Once secured in their mind control containment units, (i.e., classrooms) the children are subjected to hours of mind-numbing, IQ-reducing state-sanctioned propaganda.

The curriculum is distributed and controlled by the NFTA, (No Free Thought Allowed) otherwise known as the Department of Education. Further enforcement is done at local levels by the PTA (Propaganda Training Administration). The UEA/NEA consortium lobbies state and federal legislators to overlook the misdeeds (particularly sexual misconduct) and incompetencies of the propaganda instructors, who get a free pass due to a particularly nasty bit of unwritten law known as "Tenure".
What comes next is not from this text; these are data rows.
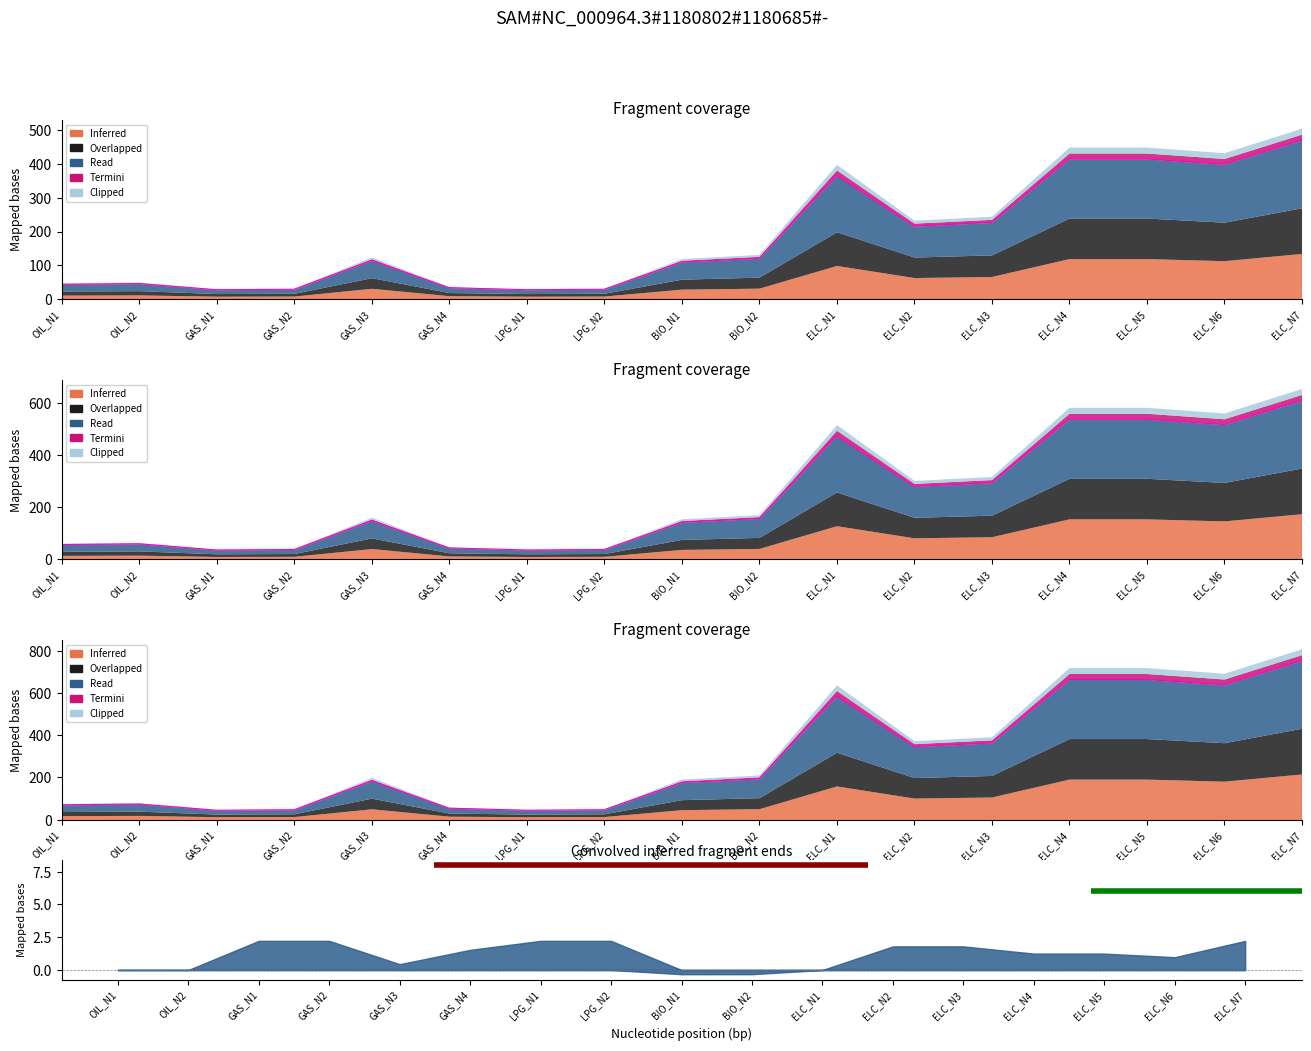

Between GAS_N2 and ELC_N7, which is larger?

ELC_N7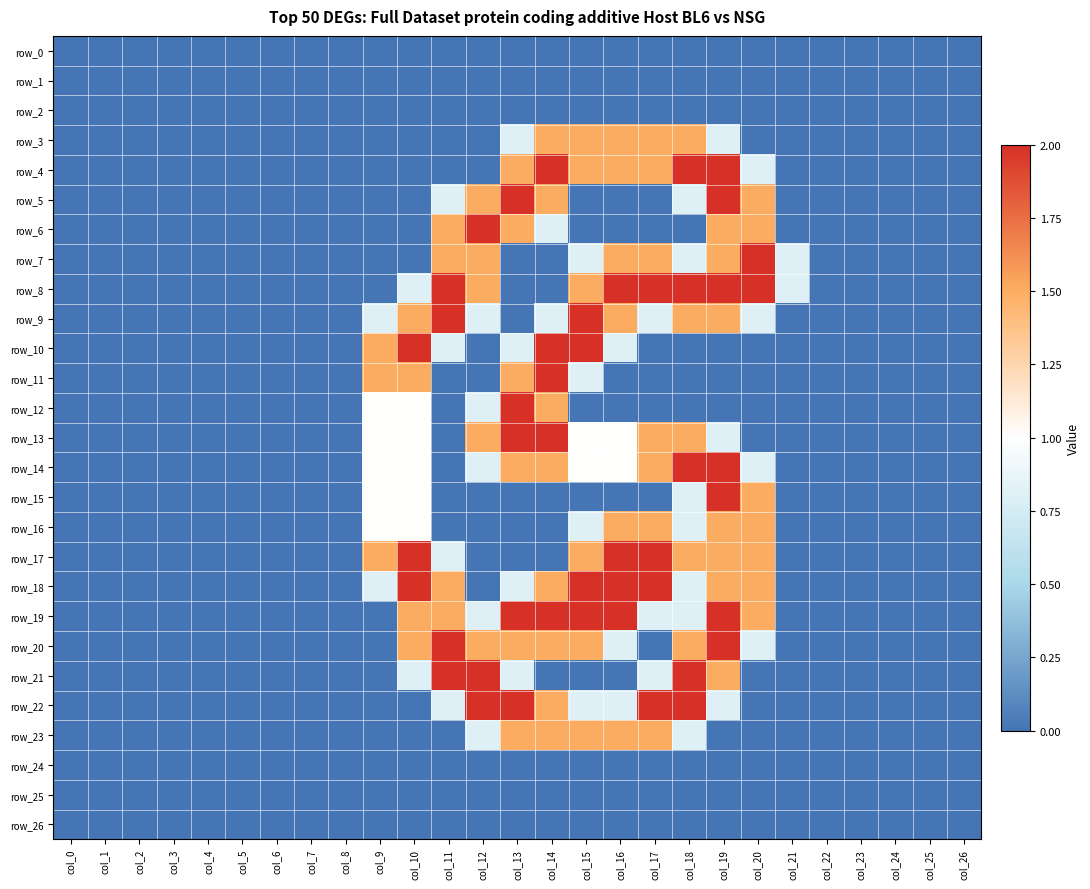

What is the sum of all row_21 values?

9.9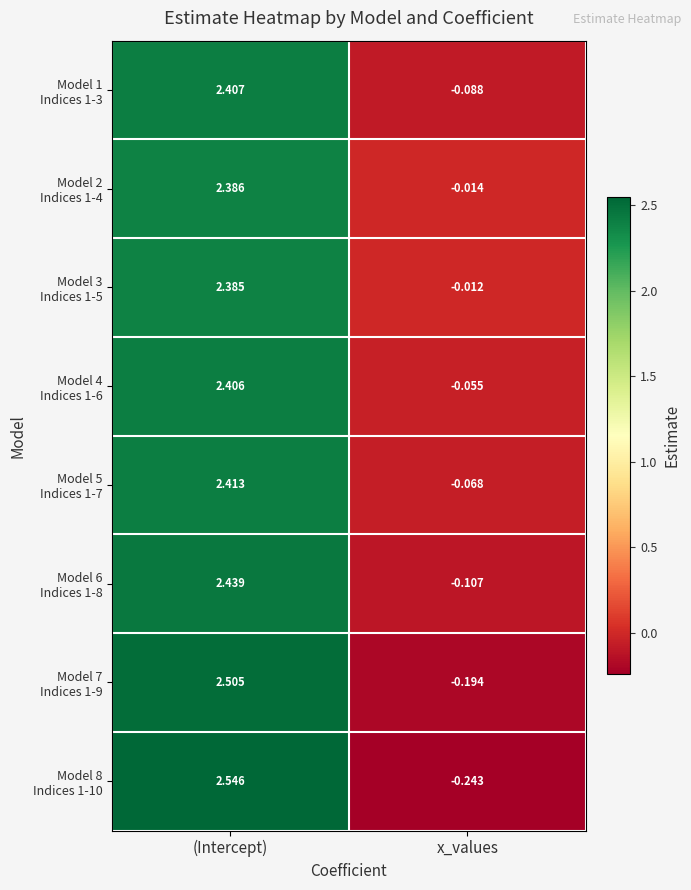

Which label corresponds to the largest value in the chart?

(Intercept)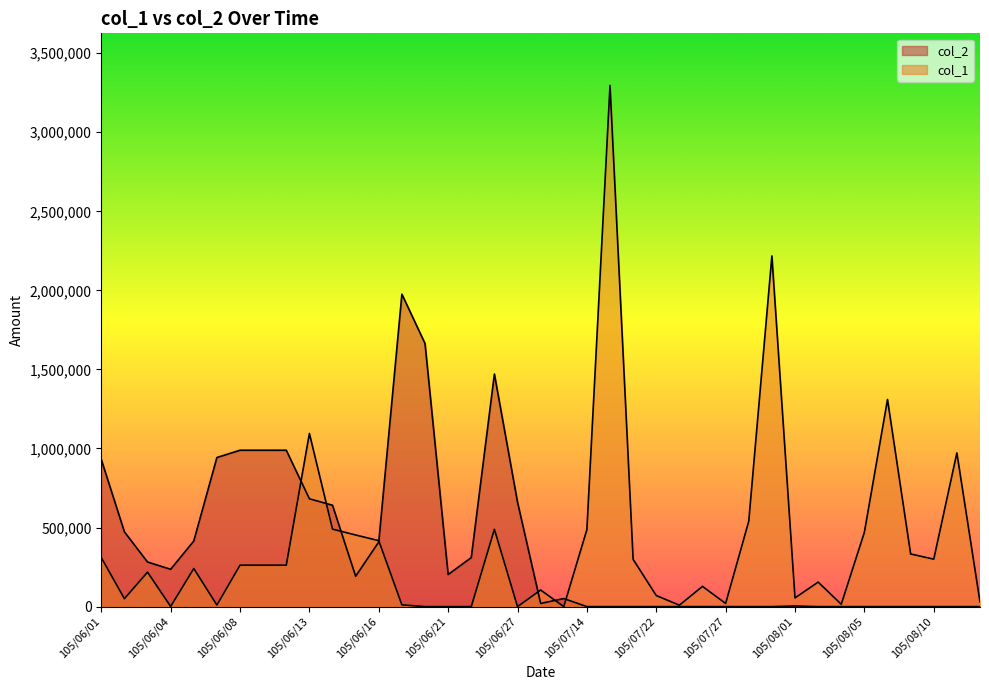

Count the number of data series in this chart.

2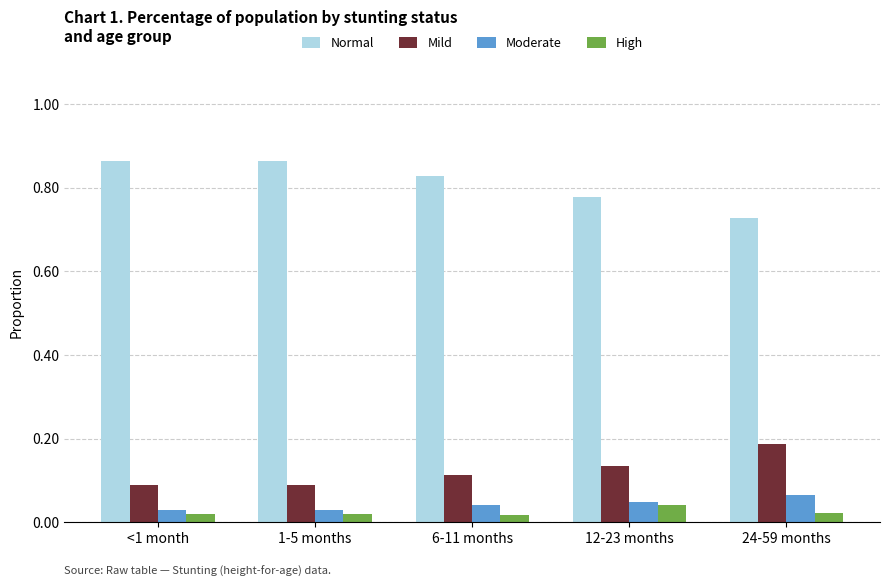

Rank the series at <1 month from highest to lowest value.

Normal, Mild, Moderate, High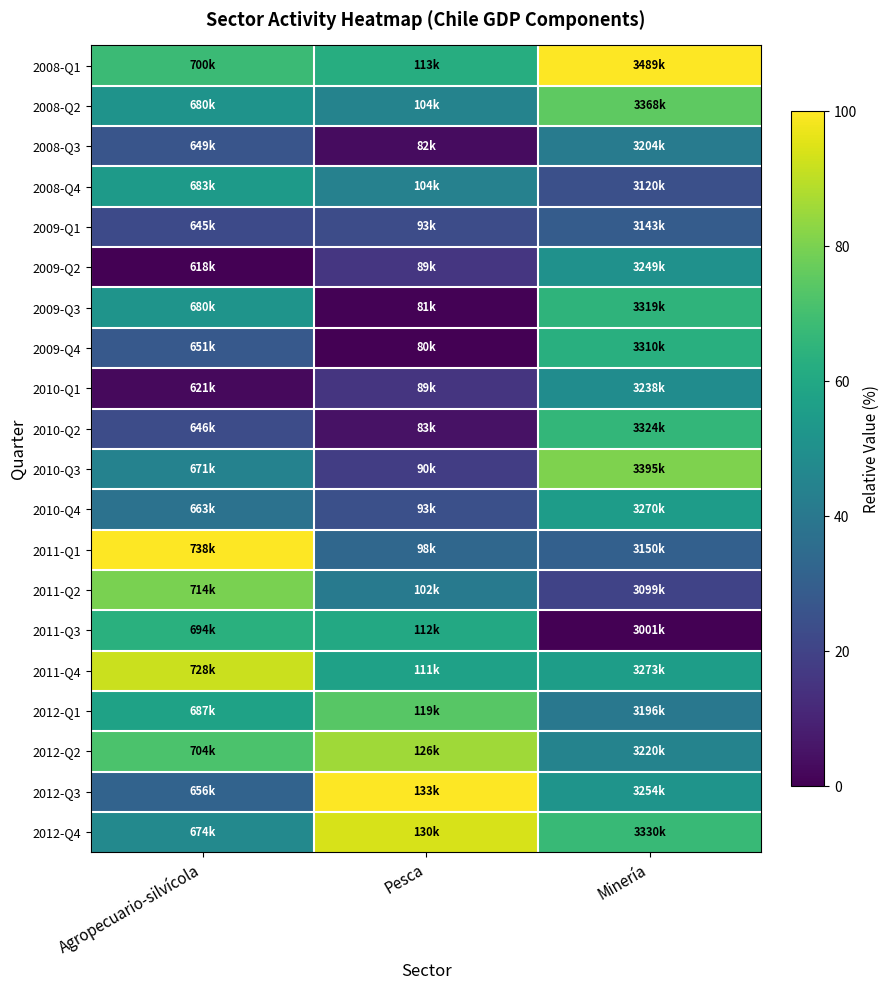

Reading left to right, what are all the values shown in this chart?

2008-Q1: Agropecuario-silvícola=68.1	Pesca=62.3	Minería=100.0
2008-Q2: Agropecuario-silvícola=51.4	Pesca=44.6	Minería=75.2
2008-Q3: Agropecuario-silvícola=26.2	Pesca=3.3	Minería=41.6
2008-Q4: Agropecuario-silvícola=54.4	Pesca=43.9	Minería=24.4
2009-Q1: Agropecuario-silvícola=22.5	Pesca=23.3	Minería=29.0
2009-Q2: Agropecuario-silvícola=0.0	Pesca=15.6	Minería=50.7
2009-Q3: Agropecuario-silvícola=51.9	Pesca=0.7	Minería=65.2
2009-Q4: Agropecuario-silvícola=28.0	Pesca=0.0	Minería=63.2
2010-Q1: Agropecuario-silvícola=2.5	Pesca=15.6	Minería=48.6
2010-Q2: Agropecuario-silvícola=23.4	Pesca=4.8	Minería=66.1
2010-Q3: Agropecuario-silvícola=44.3	Pesca=18.0	Minería=80.8
2010-Q4: Agropecuario-silvícola=37.6	Pesca=24.5	Minería=55.1
2011-Q1: Agropecuario-silvícola=100.0	Pesca=33.4	Minería=30.6
2011-Q2: Agropecuario-silvícola=79.9	Pesca=41.3	Minería=20.1
2011-Q3: Agropecuario-silvícola=63.4	Pesca=60.4	Minería=0.0
2011-Q4: Agropecuario-silvícola=92.2	Pesca=57.1	Minería=55.8
2012-Q1: Agropecuario-silvícola=57.5	Pesca=74.0	Minería=40.0
2012-Q2: Agropecuario-silvícola=71.7	Pesca=85.8	Minería=44.9
2012-Q3: Agropecuario-silvícola=31.9	Pesca=100.0	Minería=51.8
2012-Q4: Agropecuario-silvícola=47.0	Pesca=94.1	Minería=67.3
What can we do to overcome this completely Satanik, and Most Demonik and Evil institution which is rotting the brains of our youth and leaving them vulnerable to the predations of sickos who should be neutered, diced, quartered, shot and then burned?

Two options: One: let them stay home, watch TV and eat junk food - they'll still be learning next to nothing (just like in school) and eating garbage (just like in school). But they'll be happier and less difficult to deal with. Also, you won't have to worry about coming home one day to find out that little eleven year-old Jonny has been learning about his ding-a-ling with Ms. McKenzie in fourth period and that he is going to be a daddy in six months.

The second option: Monturf Youth Academies. Colonel Monturf, world-renowned for his military conquests in such global trouble spots as far northern Greenland, has opened up a center for intellectual, emotional and spiritual "guided facilitation" just outside La Verkin, Utah.

The C.I.E.S.G.F. will teach your children about what really happened in history, why Michael Jordan and Joe Montana both suck and should die, and how to assemble nuclear weapons out of discarded vacuum parts, chewing gum and earlobe hairs in less than an hour. Once trained, the youth will go forth to serve their master, Caesar Monturf for an period of five to fifteen years. Yes, they may die. Or be horribly mutilated. Or take up with Asian hookers and get all sorts of really nasty STDs. But at least it was the choice of YOU, the parent and rightful owner of the fruit of your loins. Plus, if you sign up now, you'll receive a beautiful commemorative dinner plate, complete with your child's photograph and gold inscription "I Serve the Monturf".

The choice is yours. But act quickly, before Ms. McKenzie shows up at your door with a round belly.